We are pleased to announce the release of ChEMBL_09 and a new version of the ChEMBL web interface. This release of the ChEMBL database contains initial entries for small molecule and biotherapeutic drugs, together with product information from the FDA Orange Book. This data will be subject to further updates and curation in subsequent releases and therefore some property assignments should be considered preliminary. It should also be noted that a number of the approved products do not have therapeutic uses (e.g., diagnostic agents, additives etc.). These non-therapeutics are currently included in the database, but are flagged as such. We have also now incorporated the chemical structures of ligands from entries in PDBe (Protein Data Bank in Europe) into to ChEMBL.

Use of ChEBI IDs: ChEMBL will continue to assign ChEBI identifiers to small molecules with known structures, and these compounds will be indexed by ChEBI for search purposes. However, only a subset of highly curated entries will be displayed on the ChEBI web-interface or provided in their downloads. ChEMBL compounds are also now deposited directly into PubChem.


Schema Changes: There are significant schema changes this release, to allow the incorporation of the approved drug data. Please see release notes for more details.

  Interface Enhancements:
  1. 'Browse Drugs' tab, which allows users to view, search and download the drug data stored in ChEMBL database (https://www.ebi.ac.uk/chembldb/index.php/drugstore)
  2. A new Document report card page has been created, which summaries target, activity, compound and assay data found in a ChEMBL journal article. All previous links to PUBMED now go to this page (e.g. https://www.ebi.ac.uk/chembldb/index.php/doc/inspect/CHEMBL1153406)
  3. Only parent compound structures are returned in the compound searches
  4. Bioactivity results display both parent and salt/ingredient structures
  5. Compound report cards updated to include a Clinical Trials and Molecular Forms sections (e.g. https://www.ebi.ac.uk/chembldb/index.php/compound/inspect/CHEMBL941)
  6. A choose of 3 compound sketchers (JME, Marvin, JDraw) are now available on compound search page
  7. Japanese translation of home page

Sunday, 6 February 2011

Choice of chemical sketchers now available within ChEMBL


There are a lot of excellent chemical sketchers available, and we have now implemented a choice of three within the ChEMBL interface - JME Molecular Editor, Jdraw and MarvinSketch.
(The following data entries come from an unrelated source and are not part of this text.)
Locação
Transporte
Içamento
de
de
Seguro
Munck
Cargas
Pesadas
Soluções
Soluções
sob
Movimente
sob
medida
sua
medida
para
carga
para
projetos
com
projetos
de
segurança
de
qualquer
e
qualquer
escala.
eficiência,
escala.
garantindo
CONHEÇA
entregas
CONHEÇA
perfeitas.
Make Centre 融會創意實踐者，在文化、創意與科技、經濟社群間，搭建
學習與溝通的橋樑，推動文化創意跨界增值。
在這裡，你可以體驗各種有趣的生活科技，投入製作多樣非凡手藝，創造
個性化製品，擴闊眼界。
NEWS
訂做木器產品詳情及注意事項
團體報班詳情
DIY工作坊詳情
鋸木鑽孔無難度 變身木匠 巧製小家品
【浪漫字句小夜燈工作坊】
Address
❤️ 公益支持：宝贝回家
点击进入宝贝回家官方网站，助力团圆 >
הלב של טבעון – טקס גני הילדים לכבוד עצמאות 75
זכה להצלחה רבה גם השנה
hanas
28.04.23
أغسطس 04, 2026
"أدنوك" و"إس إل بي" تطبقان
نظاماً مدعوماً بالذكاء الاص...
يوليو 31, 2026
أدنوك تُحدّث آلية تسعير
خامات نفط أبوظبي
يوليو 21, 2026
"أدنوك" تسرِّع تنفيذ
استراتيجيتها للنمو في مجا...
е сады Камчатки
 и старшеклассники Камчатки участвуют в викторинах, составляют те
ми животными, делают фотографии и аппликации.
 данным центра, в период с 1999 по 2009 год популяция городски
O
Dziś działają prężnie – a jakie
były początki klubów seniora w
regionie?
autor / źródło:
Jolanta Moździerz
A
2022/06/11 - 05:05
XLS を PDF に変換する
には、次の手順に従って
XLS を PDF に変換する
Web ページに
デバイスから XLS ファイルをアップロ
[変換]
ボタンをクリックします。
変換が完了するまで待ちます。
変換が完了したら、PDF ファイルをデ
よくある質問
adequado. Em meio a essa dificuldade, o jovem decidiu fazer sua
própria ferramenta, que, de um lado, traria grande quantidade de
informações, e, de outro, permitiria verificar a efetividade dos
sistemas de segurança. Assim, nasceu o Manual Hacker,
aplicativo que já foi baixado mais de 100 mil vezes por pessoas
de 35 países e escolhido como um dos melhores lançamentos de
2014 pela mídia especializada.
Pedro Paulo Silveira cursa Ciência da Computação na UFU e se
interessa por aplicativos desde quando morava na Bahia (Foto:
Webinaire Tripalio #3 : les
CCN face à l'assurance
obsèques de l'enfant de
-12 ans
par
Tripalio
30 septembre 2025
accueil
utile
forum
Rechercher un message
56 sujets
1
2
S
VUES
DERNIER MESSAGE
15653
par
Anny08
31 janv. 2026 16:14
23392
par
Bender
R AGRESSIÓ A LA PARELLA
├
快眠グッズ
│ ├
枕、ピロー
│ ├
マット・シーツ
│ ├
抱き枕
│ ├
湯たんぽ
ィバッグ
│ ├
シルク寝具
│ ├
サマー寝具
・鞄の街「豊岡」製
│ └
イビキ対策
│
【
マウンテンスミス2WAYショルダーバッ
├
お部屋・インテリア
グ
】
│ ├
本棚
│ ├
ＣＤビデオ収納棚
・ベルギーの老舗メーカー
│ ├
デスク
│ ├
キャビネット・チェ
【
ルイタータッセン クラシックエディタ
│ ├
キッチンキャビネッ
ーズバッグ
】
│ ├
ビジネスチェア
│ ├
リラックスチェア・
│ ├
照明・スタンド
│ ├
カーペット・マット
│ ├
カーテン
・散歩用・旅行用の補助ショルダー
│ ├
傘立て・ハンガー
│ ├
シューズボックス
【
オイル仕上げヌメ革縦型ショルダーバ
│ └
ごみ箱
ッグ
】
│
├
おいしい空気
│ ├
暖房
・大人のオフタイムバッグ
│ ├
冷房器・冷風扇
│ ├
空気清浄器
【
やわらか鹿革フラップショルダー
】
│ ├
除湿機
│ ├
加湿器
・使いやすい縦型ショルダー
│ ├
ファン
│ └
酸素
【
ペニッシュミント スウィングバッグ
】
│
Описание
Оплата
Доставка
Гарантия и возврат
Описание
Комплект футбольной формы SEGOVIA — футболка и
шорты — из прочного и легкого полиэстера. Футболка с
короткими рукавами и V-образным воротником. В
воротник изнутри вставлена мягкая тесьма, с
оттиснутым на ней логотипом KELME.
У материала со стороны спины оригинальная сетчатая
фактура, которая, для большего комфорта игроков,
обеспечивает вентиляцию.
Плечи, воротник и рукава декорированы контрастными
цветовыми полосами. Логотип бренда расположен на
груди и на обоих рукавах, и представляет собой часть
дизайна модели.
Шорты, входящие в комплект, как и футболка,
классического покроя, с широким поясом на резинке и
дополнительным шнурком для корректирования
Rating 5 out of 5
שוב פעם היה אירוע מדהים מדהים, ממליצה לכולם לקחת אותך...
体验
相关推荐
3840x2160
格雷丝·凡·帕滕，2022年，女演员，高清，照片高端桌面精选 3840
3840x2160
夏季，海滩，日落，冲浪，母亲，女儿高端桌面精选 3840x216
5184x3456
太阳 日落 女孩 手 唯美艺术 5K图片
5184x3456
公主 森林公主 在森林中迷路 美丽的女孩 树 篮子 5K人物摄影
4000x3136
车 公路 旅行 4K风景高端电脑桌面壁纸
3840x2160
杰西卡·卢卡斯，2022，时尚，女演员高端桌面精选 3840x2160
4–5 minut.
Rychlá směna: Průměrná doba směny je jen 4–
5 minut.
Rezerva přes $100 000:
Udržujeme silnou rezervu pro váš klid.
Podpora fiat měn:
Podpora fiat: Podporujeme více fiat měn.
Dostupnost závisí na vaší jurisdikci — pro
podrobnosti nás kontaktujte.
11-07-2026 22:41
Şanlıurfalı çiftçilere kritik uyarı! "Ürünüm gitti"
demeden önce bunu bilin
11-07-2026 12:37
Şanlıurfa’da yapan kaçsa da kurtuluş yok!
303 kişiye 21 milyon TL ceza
These three were the three most requested chemical drawing packages, but if there is demand for more please feel free to suggest additional ones.



Please consider this multi-sketcher capability as still in a test phase, and please report any problems you find.

Saturday, 5 February 2011

ChEMBL web pages in Japanese


ChEMBL is now available in a Japanese language form (to access this, just click on the appropriate flag at the top right of the ChEMBL home page).

Tuesday, 1 February 2011

Conference: Joint Sino-UK Protein Symposium, Shanghai, May 5-7 2011


I have been invited to speak at the Biochemical Society and Chinese Protein Society Joint Sino-UK Protein Symposium being held on the 5th to 7th of May at Shanghai University, China. Some excellent speakers on the agenda, including David Stuart, David Barford, Guy Dodson, and Zhang Youshang. Immunizations and visa office here I come!